So I have this system where every “tick” which should be like every half second, that a certain action happens (value added) which for I naturally use task.wait(), and I hear everyone saying how its code smell and not a good coding practice, does anyone know a good alternative to this is:
while true do
task.wait(0.5)
-- do action ex: give salary
end
Summarized: Basically what I’m looking for is ideas on how to do something every 0.5 second without polling
task.spawn(function()
while task.wait(5) do
--do action
end
end)
This creates an entirely new thread to handle the code (allowing the main thread to continue executing code within the script), and you can replace true with the task.wait() call.

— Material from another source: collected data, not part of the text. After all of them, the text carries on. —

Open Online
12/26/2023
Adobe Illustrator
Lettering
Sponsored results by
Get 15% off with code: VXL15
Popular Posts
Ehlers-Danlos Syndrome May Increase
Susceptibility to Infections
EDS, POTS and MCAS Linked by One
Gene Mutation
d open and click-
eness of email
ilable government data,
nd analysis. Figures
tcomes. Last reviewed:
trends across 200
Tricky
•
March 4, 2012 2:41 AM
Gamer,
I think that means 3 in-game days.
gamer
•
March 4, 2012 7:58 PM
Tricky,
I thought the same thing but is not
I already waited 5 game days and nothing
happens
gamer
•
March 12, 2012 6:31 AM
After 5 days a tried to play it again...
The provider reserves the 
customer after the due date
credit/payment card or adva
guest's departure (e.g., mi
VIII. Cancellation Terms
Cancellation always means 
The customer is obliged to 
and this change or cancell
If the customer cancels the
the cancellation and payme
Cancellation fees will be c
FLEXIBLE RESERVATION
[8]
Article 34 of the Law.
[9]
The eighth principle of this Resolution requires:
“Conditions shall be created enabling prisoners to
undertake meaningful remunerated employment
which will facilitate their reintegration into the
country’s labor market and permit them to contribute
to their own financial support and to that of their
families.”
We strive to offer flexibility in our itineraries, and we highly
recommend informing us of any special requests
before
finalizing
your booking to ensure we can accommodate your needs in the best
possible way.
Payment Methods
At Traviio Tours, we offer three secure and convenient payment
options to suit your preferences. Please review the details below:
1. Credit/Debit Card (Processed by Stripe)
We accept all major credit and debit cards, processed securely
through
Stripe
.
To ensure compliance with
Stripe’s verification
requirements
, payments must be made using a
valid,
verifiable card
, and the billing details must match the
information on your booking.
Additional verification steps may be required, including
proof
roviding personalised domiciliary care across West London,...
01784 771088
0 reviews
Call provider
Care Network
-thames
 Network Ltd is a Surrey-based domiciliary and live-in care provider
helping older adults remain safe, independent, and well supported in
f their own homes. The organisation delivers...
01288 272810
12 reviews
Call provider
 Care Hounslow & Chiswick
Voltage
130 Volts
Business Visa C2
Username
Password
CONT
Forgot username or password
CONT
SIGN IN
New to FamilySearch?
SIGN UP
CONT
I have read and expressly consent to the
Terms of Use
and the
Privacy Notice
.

Alternatively you can use RunService.Stepped or RunService.HeartBleed but those typically used for loops which should execute every frame or every other frame not every 30 frames as in your example.
It depends what you’re trying to do. Some things don’t need to be polled, but some things do. I don’t think it’s bad practice as long as you’re doing it for the right things.
Something like giving money every X seconds I’d say is fine - you might want to compare the time since the last money giving because wait() and task.wait() technically can be much longer than you put, but it generally isn’t an issue.
It’s bad to poll things that don’t need to be polled. Ex: listening to mouse changes every frame to detect if it moved or not, when you could instead bind an event to UserInputService.InputBegan.
As for your example, “give salary”, you could instead bind the salary event to when the player does something - for instance when they finish baking a pizza. But other than that, polling isn’t always bad - it just depends on the context.